I just finished reading Zen and the Art of Motorcycle Maintenance, which talked a lot about the nature of quality. The book was rather long winded at getting to the point, but quality is a concept I have often contemplated myself, so it kept me (barely) intrigued enough to finish it. It did get better, but not until the very end. If you include the afterward. Though the concepts could have been summed up more quickly, it did give me a lot to think about. I want to pare down the things I have and trade them for quality things. I have thought about this topic mostly in terms of architectural appplications, but I think it applies regardless. I am always drawn to things that have quality and good intrinsically in them. I love architecture with the joinery and cladding naked, the methods of construction apparent. I love materials like wood, metal, and concrete that are themselves the material beauty. Paint is never necessary in my mind. When you think this way anyway, other things seem to fall into place- for instance with the absence of paint, you have no volitile organic compunds off-gassing in the baby’s bedroom. The simplest road is usually best. And its true that the best things in life are free. Luckily also, we are at a time when most of the things we could ever want or need are very accessible, and even for free. Books and music are very available at the library, and I intend to spend more time there again. I can easily spend hours there, and for free. We can work out, go for a walk, make a light dinner, hang out with friends, listen to music- shopping is not the answer. I wish I had never bought girl-mag subscriptions for my sister. I know my girlfriends and I were influenced by those at a young age, and not in a good way, but obviously, it is worse now. The only way I can teach her now is by my example that things are not where its at.

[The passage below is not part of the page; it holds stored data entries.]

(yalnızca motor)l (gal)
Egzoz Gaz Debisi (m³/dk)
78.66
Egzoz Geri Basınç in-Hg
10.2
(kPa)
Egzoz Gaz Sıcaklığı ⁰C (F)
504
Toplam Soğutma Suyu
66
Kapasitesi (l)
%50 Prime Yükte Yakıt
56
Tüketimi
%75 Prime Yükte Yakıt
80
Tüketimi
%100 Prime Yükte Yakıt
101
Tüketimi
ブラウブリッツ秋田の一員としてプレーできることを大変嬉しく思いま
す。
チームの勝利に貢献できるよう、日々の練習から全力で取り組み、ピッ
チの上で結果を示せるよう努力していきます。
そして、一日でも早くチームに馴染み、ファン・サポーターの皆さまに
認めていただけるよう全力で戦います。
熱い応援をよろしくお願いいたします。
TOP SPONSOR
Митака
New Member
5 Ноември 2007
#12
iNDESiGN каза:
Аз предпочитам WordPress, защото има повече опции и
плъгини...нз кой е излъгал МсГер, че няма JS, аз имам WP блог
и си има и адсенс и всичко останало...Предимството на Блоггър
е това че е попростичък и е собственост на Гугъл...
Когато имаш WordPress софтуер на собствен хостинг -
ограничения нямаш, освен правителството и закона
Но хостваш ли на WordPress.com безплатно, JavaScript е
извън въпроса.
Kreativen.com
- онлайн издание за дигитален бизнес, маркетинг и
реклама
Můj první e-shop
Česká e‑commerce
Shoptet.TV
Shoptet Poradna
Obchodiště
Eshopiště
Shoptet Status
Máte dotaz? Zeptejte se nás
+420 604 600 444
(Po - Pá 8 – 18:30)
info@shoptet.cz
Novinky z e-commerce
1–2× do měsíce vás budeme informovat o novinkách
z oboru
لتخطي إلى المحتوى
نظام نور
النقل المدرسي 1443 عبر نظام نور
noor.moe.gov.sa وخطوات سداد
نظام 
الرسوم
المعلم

All the things I want I can either figure out how to get for free, cheap, or just decide to forego. I’m at the point where I’d rather have a bike or a kayak than a car. I guess quality is just finding the right combination of things that make you truly happy. Finding the right place to live that suits your needs is crucial. I think people don’t explore enough on their own. I have always wanted to visit Seattle, but whenever I mentioned it, people always say, probably some who have never even been there, “yeah, well it always rains there, who would live there?” Now that I have lived half a year in Juneau, with the worst weather they have had in easily over 15 years, I’m glad to know rain won’t stop me if I want to live somewhere. Juneau, no. But someplace like this, oh yeah. I would live here in Bainbridge Island, or over in the city in a heartbeat. People there are really cool, and the whole feel is so artsy, cultural, and yet laid back. I know we caught the weather in its prime today, but the shops I saw here and the culture is exactly what I’m looking for. Rain may not stop me, but we’ll see about snow as we make our way south, and then east to Denver for the winter. I want to give Joel his chance to be back near his friends and family, and since I’m feeling ready to explore anywhere new, now is the time. Joel is good to me, and if I am utterly miserable somewhere, I know he will help me do what it takes to fix things. Plus, we won’t be there forever.